Figure 1.5 provides plots of the error of the Average Luminance and Attenuation and Partial Pre-Integration approximations, as well as the brute-force, on-card numerical method of Linear Luminance and Attenuation. All values in Figure 1.5 are computed for a ray segment length of $D=0.001$. Figures 1.6, 1.7, and 1.8 hold similar plots for errors when the ray segment length is $0.1$, $1$, and $100$, respectively. In all plots, the error is the absolute difference between the result of the approximation method and the value computed with the high precision numerical methods available with the Mathematica software package [108]. Assuming, without loss of generality, that valid values of intensity are in the range $[0,1]$, 0 being no light and 1 being the maximum output intensity of the display device, we can take the error plotted as the fraction of the display's intensity range for which the value is incorrect.

For all ranges of ray segment length, Average Luminance and Attenuation has the poorest performance. Furthermore, the error gets larger with longer ray segments. As the segment length gets large, the maximum error approaches one-half of the full color range.
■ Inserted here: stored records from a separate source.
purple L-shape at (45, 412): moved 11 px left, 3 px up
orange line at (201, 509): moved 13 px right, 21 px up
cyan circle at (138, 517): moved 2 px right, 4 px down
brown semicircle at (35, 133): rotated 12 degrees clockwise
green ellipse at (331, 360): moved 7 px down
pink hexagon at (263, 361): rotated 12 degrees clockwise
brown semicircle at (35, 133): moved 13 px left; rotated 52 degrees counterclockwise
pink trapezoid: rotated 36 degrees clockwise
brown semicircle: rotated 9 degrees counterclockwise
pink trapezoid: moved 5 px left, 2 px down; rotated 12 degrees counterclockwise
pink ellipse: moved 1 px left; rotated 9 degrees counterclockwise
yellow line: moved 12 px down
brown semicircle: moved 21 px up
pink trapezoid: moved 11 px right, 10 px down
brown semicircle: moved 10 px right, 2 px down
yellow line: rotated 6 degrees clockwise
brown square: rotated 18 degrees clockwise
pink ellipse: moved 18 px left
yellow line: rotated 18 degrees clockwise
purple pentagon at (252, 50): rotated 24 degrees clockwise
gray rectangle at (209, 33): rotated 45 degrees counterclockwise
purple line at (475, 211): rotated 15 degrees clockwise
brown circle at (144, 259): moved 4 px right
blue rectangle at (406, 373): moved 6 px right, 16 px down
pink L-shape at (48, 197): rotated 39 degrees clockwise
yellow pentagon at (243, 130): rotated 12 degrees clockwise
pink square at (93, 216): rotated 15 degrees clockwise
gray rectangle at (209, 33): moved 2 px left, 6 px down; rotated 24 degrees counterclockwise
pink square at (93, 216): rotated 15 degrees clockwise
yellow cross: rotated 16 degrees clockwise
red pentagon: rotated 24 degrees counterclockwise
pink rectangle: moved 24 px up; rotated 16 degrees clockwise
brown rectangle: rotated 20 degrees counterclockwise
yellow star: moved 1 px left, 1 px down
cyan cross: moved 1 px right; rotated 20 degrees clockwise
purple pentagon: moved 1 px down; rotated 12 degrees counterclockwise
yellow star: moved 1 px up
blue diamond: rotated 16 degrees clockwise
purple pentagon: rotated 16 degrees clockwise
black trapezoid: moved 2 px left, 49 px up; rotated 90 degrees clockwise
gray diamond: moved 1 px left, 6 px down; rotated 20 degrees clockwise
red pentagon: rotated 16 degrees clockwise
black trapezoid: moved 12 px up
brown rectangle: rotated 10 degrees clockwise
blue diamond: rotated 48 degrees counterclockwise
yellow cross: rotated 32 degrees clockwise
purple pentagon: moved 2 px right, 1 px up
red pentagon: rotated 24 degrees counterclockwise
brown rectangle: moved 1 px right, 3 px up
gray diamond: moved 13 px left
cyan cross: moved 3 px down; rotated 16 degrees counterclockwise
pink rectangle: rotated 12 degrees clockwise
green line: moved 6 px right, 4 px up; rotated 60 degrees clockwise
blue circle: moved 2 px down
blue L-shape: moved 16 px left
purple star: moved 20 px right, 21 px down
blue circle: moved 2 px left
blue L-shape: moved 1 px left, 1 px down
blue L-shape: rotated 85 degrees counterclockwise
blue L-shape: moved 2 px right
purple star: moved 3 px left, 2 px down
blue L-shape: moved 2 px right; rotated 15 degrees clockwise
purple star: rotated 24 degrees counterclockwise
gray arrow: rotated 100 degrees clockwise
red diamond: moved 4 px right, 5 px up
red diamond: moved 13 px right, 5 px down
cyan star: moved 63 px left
Partial Pre-Integration has consistently lower error overall. Furthermore, the error grows slowly with the length of the ray segment. Its accuracy is limited only by the quantization errors of its lookup table.

The accuracy of Linear Luminance and Attenuation from [105] is close to the precision of the 32-bit floating-point variables on which it is calculated. This accuracy is marginally higher than that of Partial Pre-Integration. However, visual discrepancies between the two methods are unlikely, and, as we saw in Section 1.1, the Linear Luminance and Attenuation method takes over ten times as long as Partial Pre-Integration.

Figure 1.9: Error for various approximations to the volume rendering integral. For all plots, ${L}_{\,\mathrm{b}} = 1 - {L}_{\,\mathrm{f}}$, ${\tau }_{\,\mathrm{b}} = 1 - {\tau }_{\,\mathrm{f}}$, and $D=0.001$.

(a) Average Luminance and Opacity.	(b) Linear Luminance, Average Opacity.	(c) Linear Luminance and Opacity Approx.

Figure 1.10: Error for various approximations to the volume rendering integral with $D=0.1$.

(a) Average Luminance and Opacity.	(b) Linear Luminance, Average Opacity.	(c) Linear Luminance and Opacity Approx.

Figure 1.11: Error for various approximations to the volume rendering integral with $D=1$.

(a) Average Luminance and Opacity.	(b) Linear Luminance, Average Opacity.	(c) Linear Luminance and Opacity Approx.

Figure 1.9 provides plots of the accuracy the Average Luminance and Opacity, Linear Luminance, Average Opacity, and Linear Luminance and Opacity Approx approximations. All values in Figure 1.9 are computed for a ray segment length of $D=0.001$. Figures 1.10 and 1.11 hold similar plots for errors when the ray segment length is $0.1$ and $1$, respectively.

The accuracy of Average Luminance and Opacity is poor. The accuracy of Linear Luminance, Average Opacity is no higher in the worst case. As before, the error gets larger with longer ray segments. The Linear Luminance and Opacity method improves the error by almost an order of magnitude.